BEGIN Provided data
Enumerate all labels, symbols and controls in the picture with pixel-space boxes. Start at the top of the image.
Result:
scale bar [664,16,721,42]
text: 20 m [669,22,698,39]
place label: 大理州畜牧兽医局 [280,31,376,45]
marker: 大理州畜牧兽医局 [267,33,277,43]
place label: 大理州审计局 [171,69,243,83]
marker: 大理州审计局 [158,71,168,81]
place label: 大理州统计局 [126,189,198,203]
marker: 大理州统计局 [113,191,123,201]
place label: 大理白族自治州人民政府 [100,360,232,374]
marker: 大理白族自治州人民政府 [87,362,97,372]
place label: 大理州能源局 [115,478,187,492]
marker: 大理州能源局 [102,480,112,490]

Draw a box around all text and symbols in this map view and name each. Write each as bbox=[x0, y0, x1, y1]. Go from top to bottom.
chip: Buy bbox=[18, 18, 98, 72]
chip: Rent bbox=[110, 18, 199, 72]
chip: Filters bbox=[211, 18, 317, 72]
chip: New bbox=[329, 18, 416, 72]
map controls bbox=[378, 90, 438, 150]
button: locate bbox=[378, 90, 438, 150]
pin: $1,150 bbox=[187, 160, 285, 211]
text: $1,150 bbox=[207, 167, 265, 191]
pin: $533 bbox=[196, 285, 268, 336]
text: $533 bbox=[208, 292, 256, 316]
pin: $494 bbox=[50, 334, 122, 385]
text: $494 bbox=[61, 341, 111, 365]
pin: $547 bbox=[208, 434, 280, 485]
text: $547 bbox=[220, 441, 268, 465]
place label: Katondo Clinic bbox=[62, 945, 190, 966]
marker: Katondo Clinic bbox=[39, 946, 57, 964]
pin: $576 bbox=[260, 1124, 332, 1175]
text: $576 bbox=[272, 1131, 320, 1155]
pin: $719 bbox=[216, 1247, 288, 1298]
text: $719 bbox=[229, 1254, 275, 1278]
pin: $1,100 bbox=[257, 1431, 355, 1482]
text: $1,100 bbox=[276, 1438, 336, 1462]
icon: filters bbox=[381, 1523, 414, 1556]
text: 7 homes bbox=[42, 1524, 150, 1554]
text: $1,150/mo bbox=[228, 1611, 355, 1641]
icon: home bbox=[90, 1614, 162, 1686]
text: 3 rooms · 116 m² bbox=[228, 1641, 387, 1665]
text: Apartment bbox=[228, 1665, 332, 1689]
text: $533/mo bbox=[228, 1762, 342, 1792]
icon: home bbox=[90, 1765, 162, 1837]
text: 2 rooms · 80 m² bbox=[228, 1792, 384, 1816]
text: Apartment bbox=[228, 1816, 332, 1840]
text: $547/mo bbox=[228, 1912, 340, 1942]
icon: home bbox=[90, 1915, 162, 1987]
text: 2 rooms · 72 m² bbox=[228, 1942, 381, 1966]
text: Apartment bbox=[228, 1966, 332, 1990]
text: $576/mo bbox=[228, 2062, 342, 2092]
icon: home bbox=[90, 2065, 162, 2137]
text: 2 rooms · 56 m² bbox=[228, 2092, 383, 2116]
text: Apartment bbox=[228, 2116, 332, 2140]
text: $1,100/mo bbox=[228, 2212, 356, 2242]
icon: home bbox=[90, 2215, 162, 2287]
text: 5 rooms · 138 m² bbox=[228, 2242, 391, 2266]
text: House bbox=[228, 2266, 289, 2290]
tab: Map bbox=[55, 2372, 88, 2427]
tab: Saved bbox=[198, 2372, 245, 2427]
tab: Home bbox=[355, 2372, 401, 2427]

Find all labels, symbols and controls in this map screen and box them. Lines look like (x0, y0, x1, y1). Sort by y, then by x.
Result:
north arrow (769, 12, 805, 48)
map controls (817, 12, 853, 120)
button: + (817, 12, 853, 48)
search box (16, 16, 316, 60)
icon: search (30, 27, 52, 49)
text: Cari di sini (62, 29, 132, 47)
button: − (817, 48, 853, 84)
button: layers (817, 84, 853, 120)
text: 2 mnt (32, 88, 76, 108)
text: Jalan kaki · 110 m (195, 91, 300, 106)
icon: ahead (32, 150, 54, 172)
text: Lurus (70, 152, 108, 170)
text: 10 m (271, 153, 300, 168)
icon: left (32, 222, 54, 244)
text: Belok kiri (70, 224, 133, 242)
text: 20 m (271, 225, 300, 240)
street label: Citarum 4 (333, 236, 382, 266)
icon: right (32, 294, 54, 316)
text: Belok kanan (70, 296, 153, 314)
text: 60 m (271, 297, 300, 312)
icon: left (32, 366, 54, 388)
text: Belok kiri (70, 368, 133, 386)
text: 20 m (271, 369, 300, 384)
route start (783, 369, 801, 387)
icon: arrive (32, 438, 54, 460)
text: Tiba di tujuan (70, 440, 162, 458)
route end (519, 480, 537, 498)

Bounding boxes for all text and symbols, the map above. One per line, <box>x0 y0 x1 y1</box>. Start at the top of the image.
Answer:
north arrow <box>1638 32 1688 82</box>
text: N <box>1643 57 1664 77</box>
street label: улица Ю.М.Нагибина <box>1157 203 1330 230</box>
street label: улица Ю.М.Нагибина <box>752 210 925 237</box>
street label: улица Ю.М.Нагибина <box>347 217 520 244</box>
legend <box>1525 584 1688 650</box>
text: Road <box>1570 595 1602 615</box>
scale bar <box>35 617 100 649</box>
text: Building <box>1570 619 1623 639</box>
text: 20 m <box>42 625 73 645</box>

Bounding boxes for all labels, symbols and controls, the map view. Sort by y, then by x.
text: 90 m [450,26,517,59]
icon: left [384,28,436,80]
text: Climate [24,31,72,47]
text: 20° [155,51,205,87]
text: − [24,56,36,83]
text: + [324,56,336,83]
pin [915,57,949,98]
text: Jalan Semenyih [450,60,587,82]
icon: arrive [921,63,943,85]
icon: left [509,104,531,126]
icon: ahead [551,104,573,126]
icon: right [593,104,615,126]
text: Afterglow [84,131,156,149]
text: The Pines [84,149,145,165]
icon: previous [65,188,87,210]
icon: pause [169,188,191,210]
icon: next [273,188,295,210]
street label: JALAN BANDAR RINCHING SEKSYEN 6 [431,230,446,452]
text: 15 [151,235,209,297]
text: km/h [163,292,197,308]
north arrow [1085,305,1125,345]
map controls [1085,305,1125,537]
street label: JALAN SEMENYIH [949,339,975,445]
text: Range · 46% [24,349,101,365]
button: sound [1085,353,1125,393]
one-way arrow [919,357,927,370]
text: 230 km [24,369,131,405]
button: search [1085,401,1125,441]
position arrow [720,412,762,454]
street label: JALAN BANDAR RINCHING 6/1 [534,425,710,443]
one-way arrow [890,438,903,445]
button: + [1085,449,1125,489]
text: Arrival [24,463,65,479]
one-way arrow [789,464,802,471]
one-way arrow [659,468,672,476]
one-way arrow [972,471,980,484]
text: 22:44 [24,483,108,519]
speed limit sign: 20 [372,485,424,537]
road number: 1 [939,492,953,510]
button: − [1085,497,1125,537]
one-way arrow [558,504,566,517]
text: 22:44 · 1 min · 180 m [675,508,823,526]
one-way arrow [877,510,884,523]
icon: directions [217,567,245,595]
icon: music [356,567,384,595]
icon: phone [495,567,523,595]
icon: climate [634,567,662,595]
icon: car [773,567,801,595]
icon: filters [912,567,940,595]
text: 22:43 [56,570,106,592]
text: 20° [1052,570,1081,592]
END Provided data
● **Exercise**
Using the data above, return every line that contains the string "image".

● **Your response**
Enumerate all labels, symbols and controls in the picture with pixel-space boxes. Start at the top of the image.
Bounding boxes for all text and symbols, the map above. One per line, <box>x0 y0 x1 y1</box>. Start at the top of the image.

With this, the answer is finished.